Unter ihm solle die Mordrate halbiert werden, hatte Peña Nieto versprochen. Tatsächlich aber werden heute in Mexiko so viele Menschen umgebracht wie nie, seit Statistiken erhoben werden. Der Regierung zufolge waren es 25 339 Tote allein im vergangenen Jahr. 2018 steuert das Land auf einen neuen Mordrekord zu. Die Wirtschaft wächst statt der anvisierten sechs um nur 2,5 Prozent jährlich. Und lange nicht alle Mexikaner profitieren davon. Dem industrialisierten Norden geht es vergleichsweise gut, im Süden bestellen die Menschen häufig noch die Felder von Hand.

López Obrador stammt selbst aus dem Süden, aus der Provinz Tabasco, dem Namensgeber der bekannten Chilisorte. Dort machte er Karriere, erst als Lokalpolitiker, dann als Bürgermeister von Mexiko Stadt. Er verspricht, die Infrastruktur und die Wirtschaft im Süden auszubauen. Zudem hält er teure Wahlgeschenke bereit, er will etwa das Rentensystem reformieren und Stipendien schaffen für Studenten aus armen Familien.

Auch im Norden findet er viele Anhänger, was mit einem Thema zu tun haben dürfte, das neben dem Drogenkrieg den Wahlkampf dominiert: López Obrador hat versprochen, endlich mit der Korruption aufzuräumen. Korruption ist kein neues Phänomen in Mexiko, unter Peña Nieto aber hat sie zugenommen. Politiker seiner Regierungspartei PRI haben Staatskassen geplündert, auch Peña Nietos Ehefrau geriet in den Strudel einer Korruptionsaffäre. Im Ranking der Organisation Transparency International ist Mexiko in den letzten Jahren um 30 Plätze gefallen und liegt jetzt auf Rang 135, gemeinsam mit Russland.

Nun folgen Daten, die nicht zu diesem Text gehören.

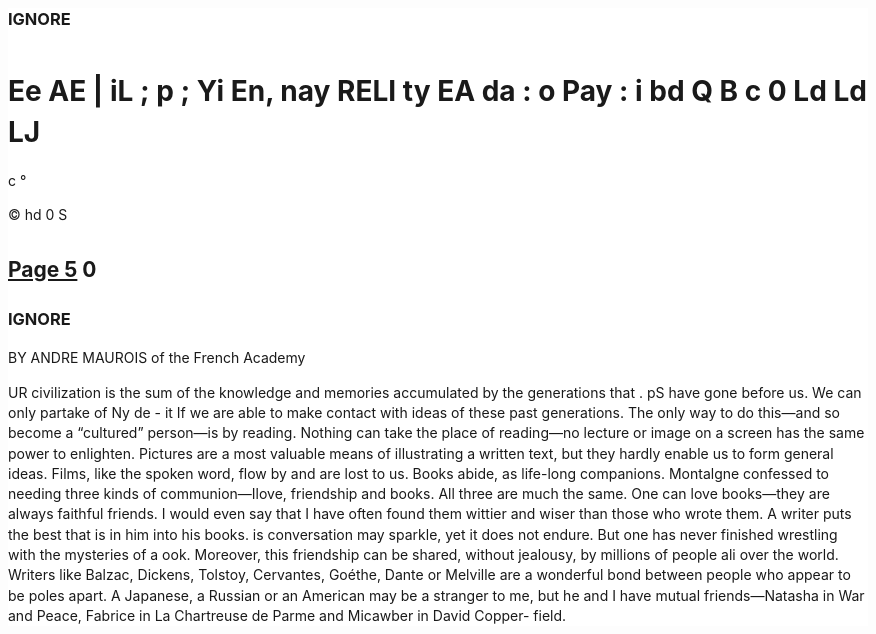 ### IGNORE

Ee AE | iL ; p ; Yi 
En, nay RELI ty EA da 
: o Pay : i 
bd 
Q 
B 
c 
0 
Ld 
Ld 
LJ 
= 
c 
° 
> 
© 
hd 
0 
S 

## [Page 5](https://demo.humlab.umu.se/courier/063847engo.pdf#page=5) 0

### IGNORE

BY 
ANDRE 
MAUROIS 
of the French 
Academy     
  
UR civilization is the sum of the knowledge and 
memories accumulated by the generations that 
. pS have gone before us. We can only partake of 
Ny de - it If we are able to make contact with ideas of 
these past generations. The only way to do 
this—and so become a “cultured” person—is by reading. 
Nothing can take the place of reading—no lecture or 
image on a screen has the same power to enlighten. 
Pictures are a most valuable means of illustrating a 
written text, but they hardly enable us to form general 
ideas. Films, like the spoken word, flow by and are lost 
to us. Books abide, as life-long companions. 
Montalgne confessed to needing three kinds of 
communion—Ilove, friendship and books. All three are 
much the same. One can love books—they are always 
faithful friends. I would even say that I have often 
found them wittier and wiser than those who wrote them. 
A writer puts the best that is in him into his books. is 
conversation may sparkle, yet it does not endure. But 
one has never finished wrestling with the mysteries of a 
ook. 
Moreover, this friendship can be shared, without 
jealousy, by millions of people ali over the world. Writers 
like Balzac, Dickens, Tolstoy, Cervantes, Goéthe, Dante 
or Melville are a wonderful bond between people who 
appear to be poles apart. A Japanese, a Russian or an 
American may be a stranger to me, but he and I have 
mutual friends—Natasha in War and Peace, Fabrice in 
La Chartreuse de Parme and Micawber in David Copper- 
field.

Um glaubhaft zu machen, dass er für einen Neuanfang steht, hat López Obrador seine eigene Bewegung gegründet. Das hat funktioniert, in Mexiko nennen ihn manche inzwischen den "tropischen Messias". Umso spannender ist, welche Wahlversprechen er auch einlösen wird. Manche teure Reform wird sich noch irgendwie finanzieren lassen. Der Krieg gegen die Drogenkartelle aber, den noch Peña Nietos Vorgänger Felipe Calderón ausgerufen hatte, lässt sich kaum gewinnen. López Obrador glaubt, dass eine Amnestie für kleine und mittlere Drogendealer helfen könnte, Experten sind skeptischer.

Ähnlich schwierig dürfte der Kampf gegen die Korruption werden. Zumindest vorsichtige Zweifel sind erlaubt, dass López Obrador ihn ernsthaft kämpfen wird. Auf der Kandidatenliste seiner Bewegung für den Senat steht zum Beispiel Napoleón Gómez Urrutia. Als Anführer der Bergbaugewerkschaft soll er Millionenbeträge veruntreut haben. Schaden aber dürfte ihm das zunächst kaum, da neben der PRI auch die einzige etablierte Oppositionspartei PAN Skandale am Hals hat.

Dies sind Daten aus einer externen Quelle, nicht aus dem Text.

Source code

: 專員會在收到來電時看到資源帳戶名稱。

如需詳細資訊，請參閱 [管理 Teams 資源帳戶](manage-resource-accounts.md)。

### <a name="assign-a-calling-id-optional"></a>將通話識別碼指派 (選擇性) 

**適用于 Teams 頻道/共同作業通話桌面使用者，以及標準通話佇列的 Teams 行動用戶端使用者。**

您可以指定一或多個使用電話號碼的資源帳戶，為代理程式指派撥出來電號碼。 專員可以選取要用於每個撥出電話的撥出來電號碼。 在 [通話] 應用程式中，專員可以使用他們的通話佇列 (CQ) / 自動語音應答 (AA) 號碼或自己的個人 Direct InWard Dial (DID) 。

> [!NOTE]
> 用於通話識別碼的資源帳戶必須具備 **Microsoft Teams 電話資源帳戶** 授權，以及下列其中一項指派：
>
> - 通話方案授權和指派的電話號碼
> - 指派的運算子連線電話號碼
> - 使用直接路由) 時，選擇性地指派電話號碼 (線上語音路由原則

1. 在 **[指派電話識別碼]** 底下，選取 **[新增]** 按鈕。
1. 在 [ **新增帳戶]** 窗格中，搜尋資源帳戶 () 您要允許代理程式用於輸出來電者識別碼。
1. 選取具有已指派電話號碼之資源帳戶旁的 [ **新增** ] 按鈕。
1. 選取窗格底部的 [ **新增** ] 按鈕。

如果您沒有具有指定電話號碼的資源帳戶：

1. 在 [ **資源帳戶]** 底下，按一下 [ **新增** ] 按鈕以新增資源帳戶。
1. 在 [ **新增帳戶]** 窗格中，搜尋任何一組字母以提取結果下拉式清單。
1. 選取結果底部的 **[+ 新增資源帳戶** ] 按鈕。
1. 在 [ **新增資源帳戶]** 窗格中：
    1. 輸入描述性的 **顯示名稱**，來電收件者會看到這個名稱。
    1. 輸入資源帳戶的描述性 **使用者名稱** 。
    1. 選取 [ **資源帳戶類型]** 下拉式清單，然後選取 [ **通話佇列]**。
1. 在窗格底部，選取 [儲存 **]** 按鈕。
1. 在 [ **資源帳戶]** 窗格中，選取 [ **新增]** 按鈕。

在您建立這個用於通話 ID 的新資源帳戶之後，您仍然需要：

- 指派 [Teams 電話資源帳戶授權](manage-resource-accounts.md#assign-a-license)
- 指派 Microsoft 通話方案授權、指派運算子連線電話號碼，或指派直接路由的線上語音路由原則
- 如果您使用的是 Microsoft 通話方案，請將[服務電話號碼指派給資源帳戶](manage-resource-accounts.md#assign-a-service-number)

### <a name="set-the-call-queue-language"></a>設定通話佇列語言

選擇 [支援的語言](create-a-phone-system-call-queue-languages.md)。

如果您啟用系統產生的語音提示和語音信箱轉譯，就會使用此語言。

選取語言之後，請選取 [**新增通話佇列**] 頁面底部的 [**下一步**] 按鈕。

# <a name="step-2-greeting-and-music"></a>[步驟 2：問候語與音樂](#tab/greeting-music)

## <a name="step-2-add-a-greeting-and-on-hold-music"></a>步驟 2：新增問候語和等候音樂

Alles deutet darauf hin, dass die Mexikaner einen radikalen Neubeginn wollen. "Und dafür", sagt die Architektin Illalil Amezcua, "ist López Obrador gerade die einzige Möglichkeit." Sie will ihm ihre Stimme geben - und sie hofft, dass er seine vielen Versprechen dann auch halten wird.